Timdi’s family paid 1 million CFA francs ($1,800), frantically collected from relatives and friends, to free her. But she said ransoms were no guarantee of safety. The traffickers work with a network of taxi drivers who are supposed to transfer released migrants to migrant camps – but who often re-traffick them, Timdi said. “If they send you a good taxi, you’ll arrive at your destination, but if it’s a bad taxi the driver will sell you on to someone else,” she said. “There are people who have been resold twice, three times. And when you call your family to tell them that you’ve been resold once again, no one will believe you, they won’t send more money to free you.” Timdi was released by her captors in October and gave birth to a baby girl, Brittanie, in a Libyan hospital just days later.
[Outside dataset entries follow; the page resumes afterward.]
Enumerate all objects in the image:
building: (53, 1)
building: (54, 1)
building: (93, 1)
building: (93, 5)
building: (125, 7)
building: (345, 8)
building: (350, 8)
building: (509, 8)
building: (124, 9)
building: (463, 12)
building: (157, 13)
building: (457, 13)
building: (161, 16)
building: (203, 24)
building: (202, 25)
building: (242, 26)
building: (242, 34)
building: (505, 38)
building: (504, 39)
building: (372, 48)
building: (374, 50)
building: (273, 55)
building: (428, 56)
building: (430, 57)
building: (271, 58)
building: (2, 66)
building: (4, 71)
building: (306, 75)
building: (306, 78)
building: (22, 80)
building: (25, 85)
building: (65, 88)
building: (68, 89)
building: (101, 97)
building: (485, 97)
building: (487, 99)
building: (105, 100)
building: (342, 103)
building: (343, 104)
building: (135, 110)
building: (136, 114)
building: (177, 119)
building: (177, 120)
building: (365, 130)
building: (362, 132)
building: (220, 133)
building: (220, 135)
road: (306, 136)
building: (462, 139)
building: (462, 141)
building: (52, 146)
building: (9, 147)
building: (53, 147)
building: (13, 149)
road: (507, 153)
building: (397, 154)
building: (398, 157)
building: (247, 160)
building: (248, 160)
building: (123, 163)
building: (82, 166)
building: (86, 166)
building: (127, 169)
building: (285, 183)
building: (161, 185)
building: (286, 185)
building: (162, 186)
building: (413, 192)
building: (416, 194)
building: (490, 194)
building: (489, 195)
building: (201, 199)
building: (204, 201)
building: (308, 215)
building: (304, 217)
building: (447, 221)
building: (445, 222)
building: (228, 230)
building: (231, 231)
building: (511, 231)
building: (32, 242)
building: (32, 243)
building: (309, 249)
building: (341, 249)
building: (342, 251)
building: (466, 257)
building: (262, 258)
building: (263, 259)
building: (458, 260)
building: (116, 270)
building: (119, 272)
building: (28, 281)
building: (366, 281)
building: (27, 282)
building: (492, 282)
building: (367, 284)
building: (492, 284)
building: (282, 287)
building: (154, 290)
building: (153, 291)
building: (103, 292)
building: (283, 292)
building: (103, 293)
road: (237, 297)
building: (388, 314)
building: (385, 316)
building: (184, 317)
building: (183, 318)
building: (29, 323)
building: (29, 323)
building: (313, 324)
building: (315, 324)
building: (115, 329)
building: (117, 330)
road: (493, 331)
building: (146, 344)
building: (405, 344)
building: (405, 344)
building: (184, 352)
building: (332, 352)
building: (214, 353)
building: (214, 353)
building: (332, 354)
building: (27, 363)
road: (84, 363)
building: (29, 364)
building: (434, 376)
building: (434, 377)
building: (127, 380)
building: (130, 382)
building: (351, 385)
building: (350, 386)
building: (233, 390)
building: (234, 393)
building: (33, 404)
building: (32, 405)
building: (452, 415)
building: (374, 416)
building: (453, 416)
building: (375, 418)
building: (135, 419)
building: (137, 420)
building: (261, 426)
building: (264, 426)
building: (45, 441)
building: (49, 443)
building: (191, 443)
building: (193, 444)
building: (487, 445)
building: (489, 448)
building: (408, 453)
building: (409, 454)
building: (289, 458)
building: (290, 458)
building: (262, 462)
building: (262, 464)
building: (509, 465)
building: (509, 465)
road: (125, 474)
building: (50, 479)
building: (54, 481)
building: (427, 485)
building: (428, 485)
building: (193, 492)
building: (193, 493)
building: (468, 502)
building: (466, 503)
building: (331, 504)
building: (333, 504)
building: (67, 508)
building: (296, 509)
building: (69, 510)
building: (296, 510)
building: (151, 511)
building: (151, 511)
Timdi and Fotsi were among 250 Cameroonians who were flown home this week by the International Organization for Migration (IOM) as part of a voluntary return scheme for migrants stranded in Libya. The programme, funded by the European Union, provided returnees with clothing and medical checks. The most vulnerable, including pregnant women, also received around 400 euros ($475). IOM Cameroon head Boubacar Saybou said it was launching a programme to help migrants set up businesses, and will also provide start-up funding. “We need to create opportunities for them here. That’s what’s important,” he said. Fotsi said he hoped to follow up on the scheme. But for now his most pressing problem was finding a place to sleep. “I pray that God gives me work that I can do here,” he said. “If we don’t get work you’ll find many of us walking the streets again.”